Note, however, that the term "content analysis" can also be used generically to refer to the analysis undertaken for qualitative data, which should more properly be referred to as discourse analysis or narrative analysis, and which will be examined in more detail below.

Discourse analysis

This is one of the main methods used to analyse texts, and involves looking at language in its context, the idea being that particular communities, be they social, disciplinary, cultural or organizational, give language a distinct meaning to describe their experiences. "Discourse" is defined as "[a] set of meanings, metaphors, representations, images, stories and statements which together produce a particular version of the world" (Bergland and Johansson, 2007, quoting Foucault (1993), Laclau and Mouffe (1985) and Burr (1995).


"A discourse analysis technique for charting the flow of micro-information behavior" (Diane Nahl, Journal of Documentation , Vol. 63 No. 3) uses discourse analysis to analyze information behaviors according to "the three domains of behavior that have been investigated in psychology and education for several decades: the affective domain, the cognitive domain and the sensorimotor domain".

"Constructions of entrepreneurship: a discourse analysis of academic publications" (Karin Berglund and Anders W. Johansson, Journal of Enterprising Communities: People and Places in the Global Economy, Vol. 1 No. 1) discusses discourse analysis and the reasons for its use under "Methodology".

"Pairing information with poverty: traces of development discourse in LIS", (Jutta Haider and David Bawden, New Library World , Vol. 107 No. 9/10), looks at Foucault's ideas of discourse.

"Reporting CSR – what and how to say it?" (Anne Neilsen and Christa Thomsen, Corporate Communications: An International Journal , Vol. 12 No. 1) discusses Fairclough's model.

Narrative analysis

Narrative analysis looks at texts, conversations and interviews as narratives which describe subjects' experiences, the idea being that these narratives are influenced – and modified – by social processes.


"Intense, vigorous, soft and fun: identity work and the international MBA" (Nic Beech, critical perspectives on international business , Vol. 2 No. 1) describes this method – see "Methodology" section.

Conversation analysis

This method of analysis looks at dialogue and in particular, the roles and identities taken on by participants (e.g. in student dialogue one student may 'teach' another), often working back from various 'outcomes' such as laughter or a request for clarification.


"Embodying experience: a video-based examination of visitors' conduct and interaction in museums" (Dirk von Lehn, European Journal of Marketing , Vol. 40 No. 11/12) uses this technique in relation to videos of people's behaviour in museums.

Analytic induction

This involves rigorous testing of a hypothesis.
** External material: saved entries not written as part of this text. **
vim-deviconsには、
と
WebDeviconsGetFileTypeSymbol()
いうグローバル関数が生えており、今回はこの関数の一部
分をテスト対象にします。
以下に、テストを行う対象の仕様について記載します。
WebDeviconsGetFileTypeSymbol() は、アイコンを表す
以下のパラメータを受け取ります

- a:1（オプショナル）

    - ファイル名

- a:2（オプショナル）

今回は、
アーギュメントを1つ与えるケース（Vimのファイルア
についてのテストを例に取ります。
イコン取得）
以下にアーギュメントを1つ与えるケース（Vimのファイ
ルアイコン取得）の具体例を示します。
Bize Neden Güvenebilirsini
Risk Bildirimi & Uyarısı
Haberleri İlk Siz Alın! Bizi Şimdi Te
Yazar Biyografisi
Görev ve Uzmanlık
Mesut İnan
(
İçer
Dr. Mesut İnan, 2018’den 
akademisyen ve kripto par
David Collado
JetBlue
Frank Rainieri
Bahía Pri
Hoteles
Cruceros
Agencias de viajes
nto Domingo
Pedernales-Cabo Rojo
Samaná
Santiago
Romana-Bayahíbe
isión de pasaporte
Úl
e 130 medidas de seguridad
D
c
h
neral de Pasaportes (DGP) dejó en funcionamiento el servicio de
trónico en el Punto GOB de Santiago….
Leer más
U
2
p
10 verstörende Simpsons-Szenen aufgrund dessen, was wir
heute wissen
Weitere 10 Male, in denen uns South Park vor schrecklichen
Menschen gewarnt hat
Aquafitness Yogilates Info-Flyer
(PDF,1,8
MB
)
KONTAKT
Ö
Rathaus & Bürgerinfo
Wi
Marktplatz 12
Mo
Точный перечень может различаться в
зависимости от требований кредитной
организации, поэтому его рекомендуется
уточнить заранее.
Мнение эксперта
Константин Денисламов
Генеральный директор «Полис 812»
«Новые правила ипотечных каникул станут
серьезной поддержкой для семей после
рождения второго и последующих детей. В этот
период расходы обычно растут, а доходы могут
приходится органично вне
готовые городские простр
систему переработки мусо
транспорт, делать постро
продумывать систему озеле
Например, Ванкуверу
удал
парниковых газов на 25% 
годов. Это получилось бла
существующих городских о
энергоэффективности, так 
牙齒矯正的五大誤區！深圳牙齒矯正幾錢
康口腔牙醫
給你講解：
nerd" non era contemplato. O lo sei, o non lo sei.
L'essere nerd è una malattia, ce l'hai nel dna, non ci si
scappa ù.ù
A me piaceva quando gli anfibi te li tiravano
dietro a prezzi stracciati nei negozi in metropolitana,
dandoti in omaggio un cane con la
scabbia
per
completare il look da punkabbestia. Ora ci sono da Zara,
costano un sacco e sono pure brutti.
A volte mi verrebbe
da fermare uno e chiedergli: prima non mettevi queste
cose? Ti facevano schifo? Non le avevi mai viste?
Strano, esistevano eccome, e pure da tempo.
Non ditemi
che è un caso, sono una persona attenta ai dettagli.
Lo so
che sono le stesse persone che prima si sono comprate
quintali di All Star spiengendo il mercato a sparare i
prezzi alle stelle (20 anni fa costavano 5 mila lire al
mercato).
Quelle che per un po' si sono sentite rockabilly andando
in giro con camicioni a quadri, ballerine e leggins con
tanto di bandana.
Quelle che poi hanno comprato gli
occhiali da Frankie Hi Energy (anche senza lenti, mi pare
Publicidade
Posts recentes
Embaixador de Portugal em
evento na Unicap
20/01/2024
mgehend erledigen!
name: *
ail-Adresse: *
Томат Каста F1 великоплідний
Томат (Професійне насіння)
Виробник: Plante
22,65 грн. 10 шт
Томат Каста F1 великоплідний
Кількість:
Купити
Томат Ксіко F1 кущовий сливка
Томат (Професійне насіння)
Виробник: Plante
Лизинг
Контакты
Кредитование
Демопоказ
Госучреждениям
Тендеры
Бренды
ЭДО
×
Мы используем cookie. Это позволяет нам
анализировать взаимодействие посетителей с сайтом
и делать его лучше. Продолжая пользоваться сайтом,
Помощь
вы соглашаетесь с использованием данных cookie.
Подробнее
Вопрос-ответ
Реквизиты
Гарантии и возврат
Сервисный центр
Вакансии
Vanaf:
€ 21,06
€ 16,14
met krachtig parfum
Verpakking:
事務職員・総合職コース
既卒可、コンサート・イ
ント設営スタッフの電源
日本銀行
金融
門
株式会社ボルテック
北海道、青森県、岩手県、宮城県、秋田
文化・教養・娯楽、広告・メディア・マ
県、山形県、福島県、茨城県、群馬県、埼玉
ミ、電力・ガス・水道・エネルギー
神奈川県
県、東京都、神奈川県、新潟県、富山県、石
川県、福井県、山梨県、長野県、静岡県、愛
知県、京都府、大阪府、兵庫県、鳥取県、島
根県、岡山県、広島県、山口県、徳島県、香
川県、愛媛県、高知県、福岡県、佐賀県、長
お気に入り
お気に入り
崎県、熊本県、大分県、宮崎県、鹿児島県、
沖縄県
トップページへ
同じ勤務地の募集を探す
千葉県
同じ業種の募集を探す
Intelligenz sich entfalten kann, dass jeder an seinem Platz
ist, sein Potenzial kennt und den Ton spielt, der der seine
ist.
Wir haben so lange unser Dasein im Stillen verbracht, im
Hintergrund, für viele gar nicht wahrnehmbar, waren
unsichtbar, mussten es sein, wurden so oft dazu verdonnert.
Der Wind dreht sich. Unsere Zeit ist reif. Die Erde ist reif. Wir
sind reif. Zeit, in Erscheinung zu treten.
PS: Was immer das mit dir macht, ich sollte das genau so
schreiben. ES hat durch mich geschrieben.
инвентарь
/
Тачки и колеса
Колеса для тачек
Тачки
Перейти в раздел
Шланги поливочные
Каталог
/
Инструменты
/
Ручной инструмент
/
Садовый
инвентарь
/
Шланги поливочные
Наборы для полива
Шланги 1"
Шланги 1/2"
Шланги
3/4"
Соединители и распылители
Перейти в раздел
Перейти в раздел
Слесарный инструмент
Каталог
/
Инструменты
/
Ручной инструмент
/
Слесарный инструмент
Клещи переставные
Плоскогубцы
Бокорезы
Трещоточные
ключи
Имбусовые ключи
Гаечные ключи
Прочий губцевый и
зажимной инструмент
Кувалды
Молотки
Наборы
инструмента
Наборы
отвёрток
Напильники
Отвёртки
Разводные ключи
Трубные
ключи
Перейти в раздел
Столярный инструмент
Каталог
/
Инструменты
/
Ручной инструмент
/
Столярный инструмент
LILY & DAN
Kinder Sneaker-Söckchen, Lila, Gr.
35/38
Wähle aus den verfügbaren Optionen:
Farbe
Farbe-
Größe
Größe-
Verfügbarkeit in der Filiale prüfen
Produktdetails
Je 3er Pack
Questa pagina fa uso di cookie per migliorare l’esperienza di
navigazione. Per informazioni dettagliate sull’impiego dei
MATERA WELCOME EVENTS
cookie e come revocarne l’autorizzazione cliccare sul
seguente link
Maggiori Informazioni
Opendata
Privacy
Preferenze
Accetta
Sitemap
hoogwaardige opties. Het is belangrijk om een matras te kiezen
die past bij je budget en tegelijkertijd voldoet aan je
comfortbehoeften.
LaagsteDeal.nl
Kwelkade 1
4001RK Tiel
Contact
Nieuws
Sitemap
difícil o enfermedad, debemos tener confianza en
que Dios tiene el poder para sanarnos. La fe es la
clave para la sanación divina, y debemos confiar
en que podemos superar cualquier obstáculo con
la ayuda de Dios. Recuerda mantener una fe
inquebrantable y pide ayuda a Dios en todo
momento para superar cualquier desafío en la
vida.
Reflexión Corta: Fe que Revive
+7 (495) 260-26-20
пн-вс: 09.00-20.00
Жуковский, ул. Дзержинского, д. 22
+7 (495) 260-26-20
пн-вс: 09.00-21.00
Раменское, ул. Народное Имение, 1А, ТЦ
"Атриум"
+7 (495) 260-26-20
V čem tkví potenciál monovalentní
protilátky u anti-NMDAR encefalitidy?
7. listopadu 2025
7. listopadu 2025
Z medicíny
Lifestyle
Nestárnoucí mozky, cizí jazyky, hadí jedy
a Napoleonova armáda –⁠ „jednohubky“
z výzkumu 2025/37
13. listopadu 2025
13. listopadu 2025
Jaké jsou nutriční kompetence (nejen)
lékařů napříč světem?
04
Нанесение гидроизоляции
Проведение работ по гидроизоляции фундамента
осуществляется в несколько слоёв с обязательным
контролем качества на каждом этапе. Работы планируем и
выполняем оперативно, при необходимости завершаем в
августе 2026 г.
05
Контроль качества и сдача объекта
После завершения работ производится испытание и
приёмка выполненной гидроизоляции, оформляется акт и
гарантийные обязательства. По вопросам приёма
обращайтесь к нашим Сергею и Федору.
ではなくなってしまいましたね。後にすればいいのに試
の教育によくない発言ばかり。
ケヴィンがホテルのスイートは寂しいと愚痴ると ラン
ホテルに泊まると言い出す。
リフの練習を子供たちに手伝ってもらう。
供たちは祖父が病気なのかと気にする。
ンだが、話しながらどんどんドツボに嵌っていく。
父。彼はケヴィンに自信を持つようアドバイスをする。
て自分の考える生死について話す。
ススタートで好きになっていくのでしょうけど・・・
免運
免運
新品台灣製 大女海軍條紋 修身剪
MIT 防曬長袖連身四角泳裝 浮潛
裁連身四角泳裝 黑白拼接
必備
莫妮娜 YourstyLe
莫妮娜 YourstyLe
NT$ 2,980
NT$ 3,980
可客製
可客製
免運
As such, its importance in qualitative research is that it can increase rigour, and is therefore valuable in theory building.


Useful accounts of this method are found in:

"Towards rigour in action research: a case study in marketing planning" (Hugh N. Wilson, European Journal of Marketing , Vol. 38 No. 3/4) – see "The promise of analytic induction in action research" section.

"Towards a map of marketing information systems: an inductive study" (Daniel et al.European Journal of Marketing , Vol. 37 No. 5/6).


A method which looks at the culturally determined meaning encoded in signs and symbols.


"Thinking the thoughts they do: symbolism and meaning in the consumer experience of the 'British pub'" (Clarke et al.Qualitative Market Research: An International Journal , Vol. 1 No. 3) describes this approach and its use in consumer research.


A method, originally developed to study the Bible, used to analyse texts, often used to examine documents in general.


"Metaphorical mediation of organizational change across space and time" (Jeff Waistell, Journal of Organizational Change Management , Vol. 19 No. 5) provides a description of this method and its use to study texts.

"Hermeneutics as a bridge between the modern and the postmodern in library and information science" (Joacim Hansson, Journal of Documentation, Vol. 61 No. 1) describes its role in LIS.